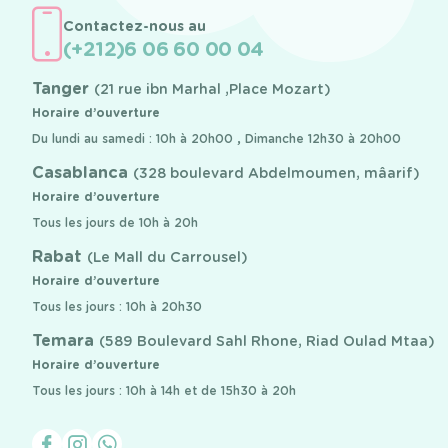
Contactez-nous au
(+212)6 06 60 00 04
Tanger
(21 rue ibn Marhal ,Place Mozart)
Horaire d’ouverture
Du lundi au samedi : 10h à 20h00 , Dimanche 12h30 à 20h00
Casablanca
(328 boulevard Abdelmoumen, mâarif)
Horaire d’ouverture
Tous les jours de 10h à 20h
Rabat
(Le Mall du Carrousel)
Horaire d’ouverture
Tous les jours : 10h à 20h30
Temara
(589 Boulevard Sahl Rhone, Riad Oulad Mtaa)
Horaire d’ouverture
Tous les jours : 10h à 14h et de 15h30 à 20h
#####
Gather up every line in the data above that contains the word "Tous", copying each one.

Completed exercise —
Tous les jours de 10h à 20h
Tous les jours : 10h à 20h30
Tous les jours : 10h à 14h et de 15h30 à 20h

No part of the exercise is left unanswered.